Goodbye, fine dining.

For years, that’s what he did — getting up at 4 a.m. to run rolls from Abruzzi, Carangi, Cascia, and Sarcone’s to wholesale customers, such as DiNic’s and the early Primo shops. Good money, great gossip.

“Then I thought, if I make that much money delivering bread, imagine what I can do if I make it,” he says. He was dating (and later married) Lauren Ianarella, whose mother, Linda, is the daughter of Louis Sarcone Sr., whose son and grandson operate the bakery now.

After pumping Louis Sr. for info and reading books about bread in those pre-YouTube days, he bought a bread bakery at Eighth and Watkins Streets. “I’m working like 24 hours a day, and I didn’t make a dime,” DiGiampietro says. “I know how to make bread, just not make money making bread."

DiGiampietro was still running his bread route, yet losing money on the bakery. By then, Lauren had just delivered their daughter, Luciana, who is now almost 8.

While running bread in Haddonfield, he came upon a shuttered pizzeria on Haddon Avenue. "She said, ‘What do you know about pizza?’ I said, ‘It’s just bread with tomato sauce and cheese.’ I told her, ‘Give me one year,’ ” he said. He sold the bakery and with $5,000, in 2014 opened Angelo’s, naming it after their son, who was born 10 months after Luciana.

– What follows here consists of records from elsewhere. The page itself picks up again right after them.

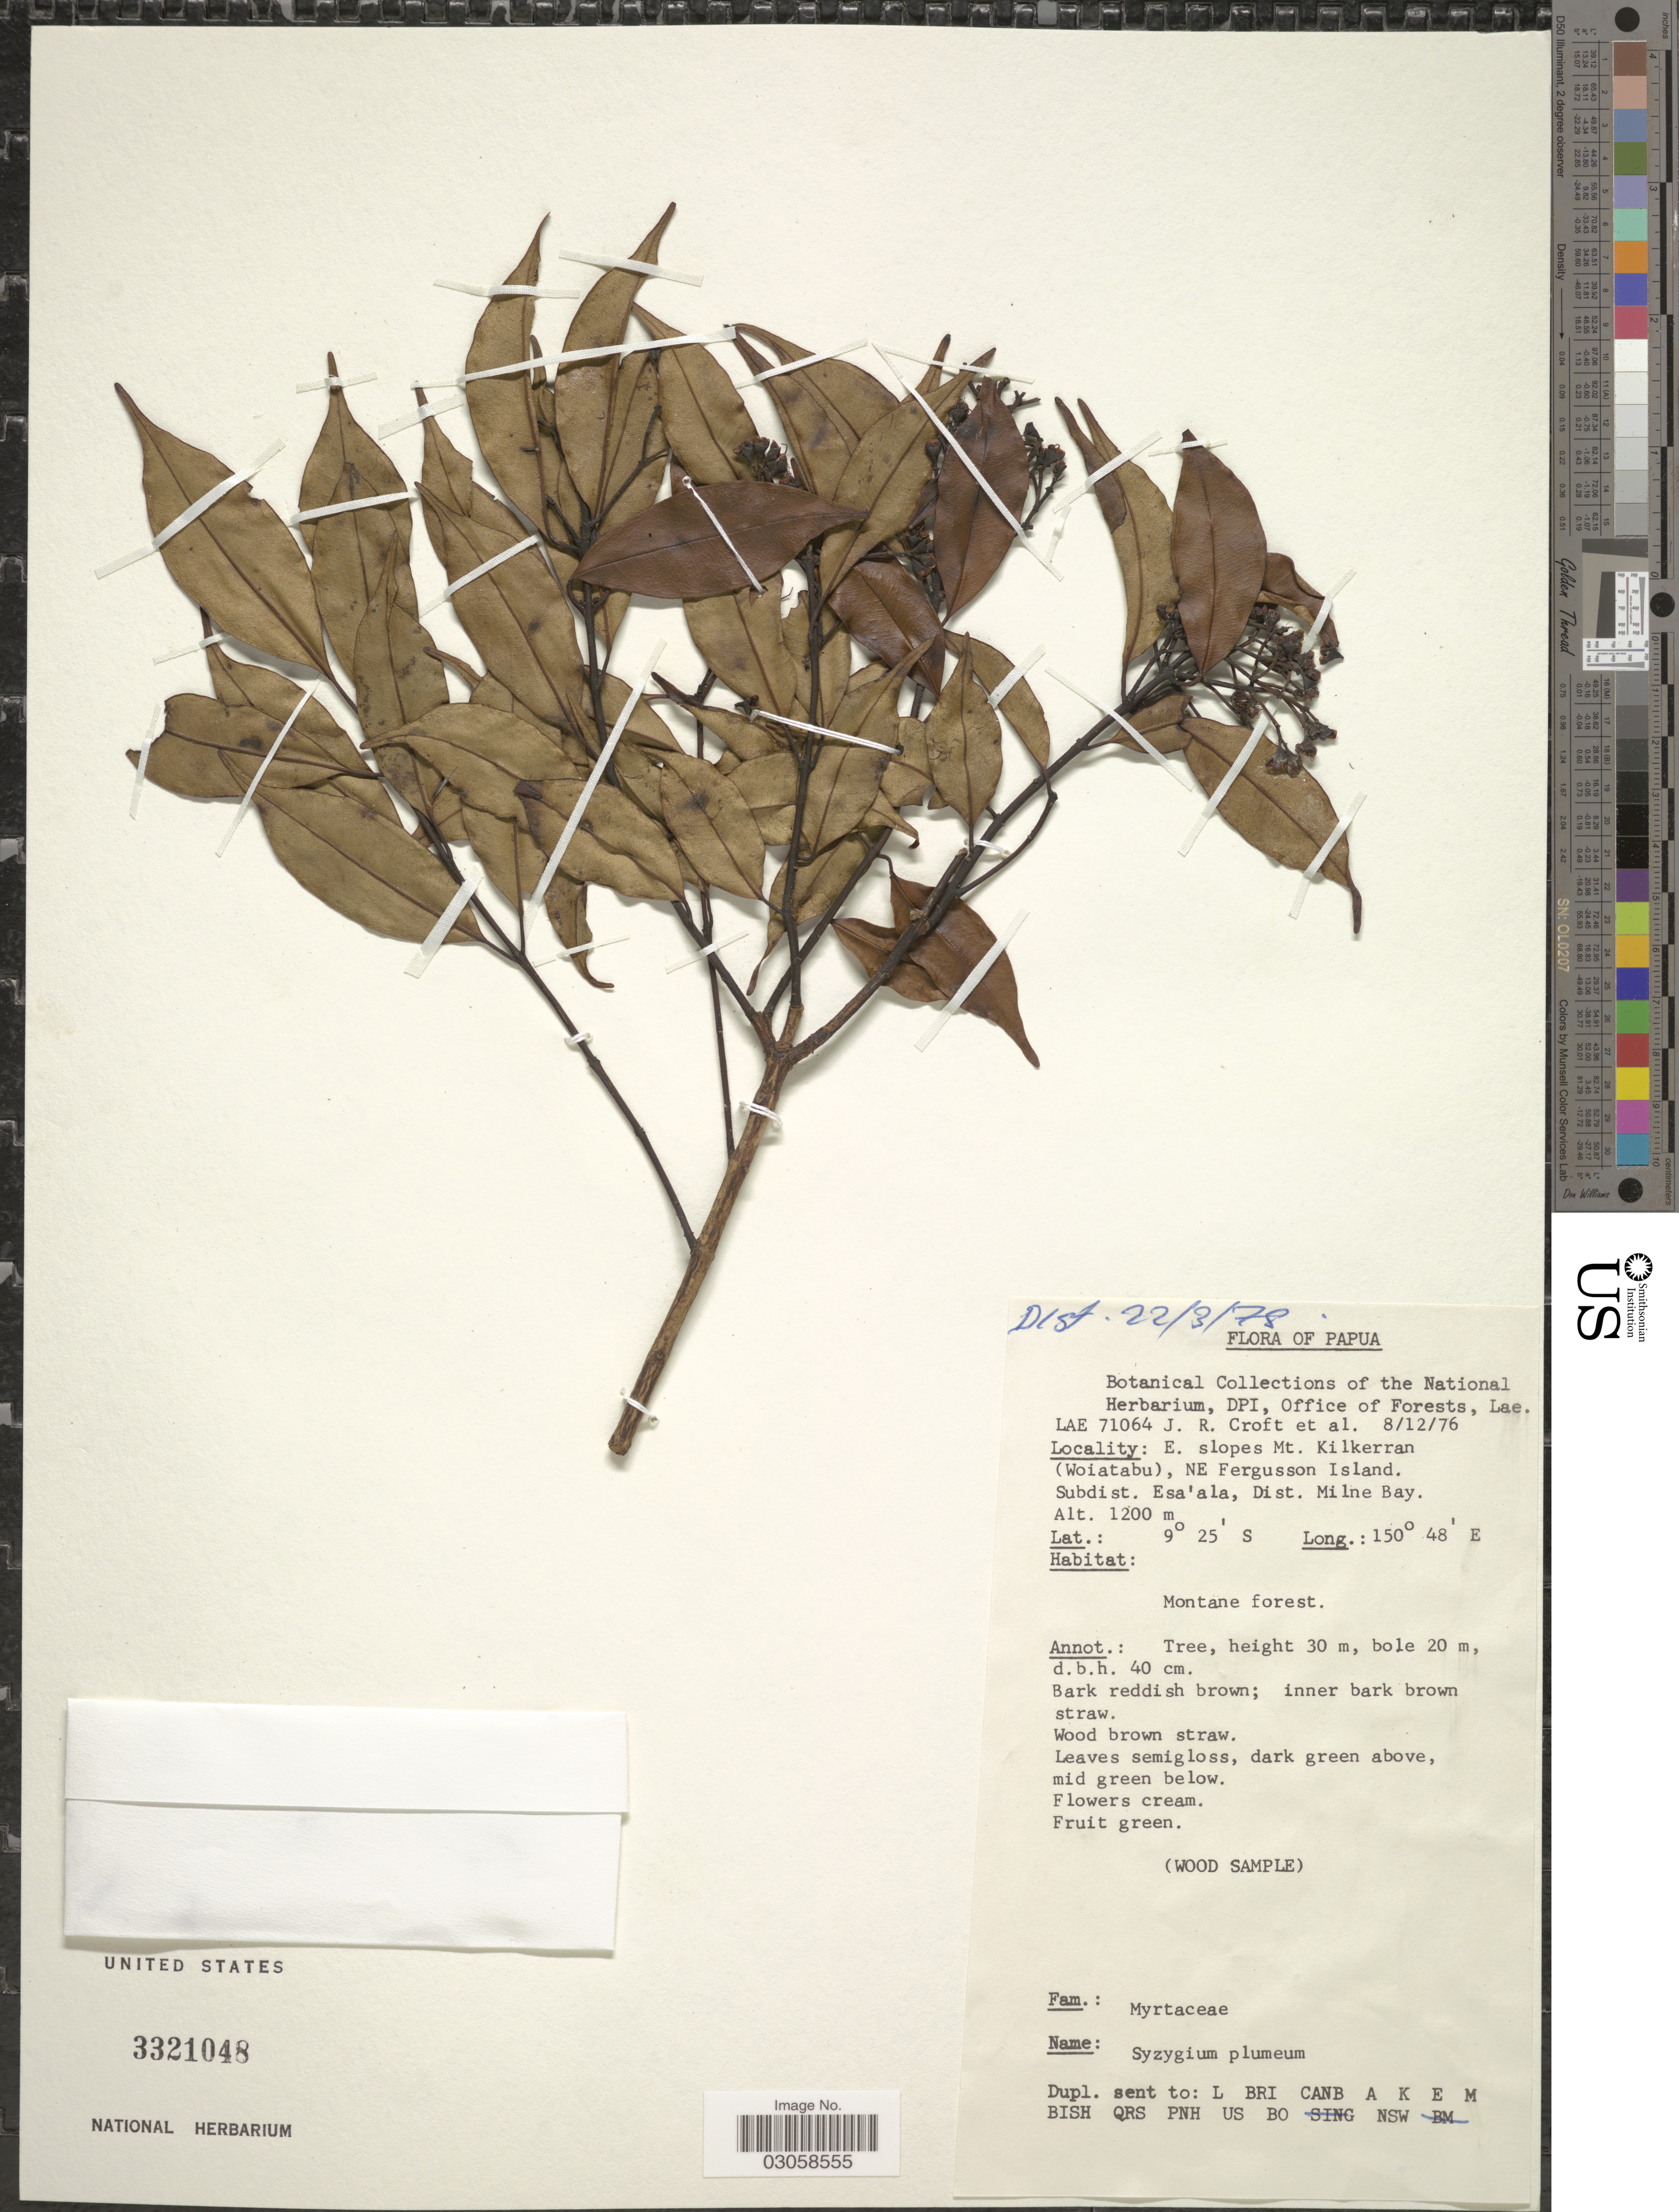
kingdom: Plantae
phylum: Tracheophyta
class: Magnoliopsida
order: Myrtales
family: Myrtaceae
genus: Syzygium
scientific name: Syzygium plumeum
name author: (Ridl.) Merr. & L.M. Perry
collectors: J. R. Croft & et al.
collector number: LAE 71064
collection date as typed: Transcribed d/m/y: 8/12/76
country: Papua New Guinea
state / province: Milne Bay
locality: Papua. E. slopes of mt. Kilkerran (Woiatabu), NE Fergusson Island. Subdist. Esa'ala, Dist. Milne Bay.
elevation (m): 1200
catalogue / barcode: US 3321048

Angelo’s caught on. When the Ninth Street location — in the former Sarcone’s Deli — became available, he grabbed it. Thinking that he would open soon, he closed Haddonfield. That was premature. “I should have had a general contractor,” DiGiampietro said. “I tried to do it myself.”

He finally gave up the bread route at the end of the year as the opening grew closer.

Nowadays, he is sweating out a labor problem, which is cutting into the shop’s hours.

“I just don’t have the manpower to get ahead of prep,” he said this week. Many employees don’t seem to last. “One guy quit after a little more than a few hours,” DiGiampietro says.

“He told me his last job was more laid-back. We just laughed at him.”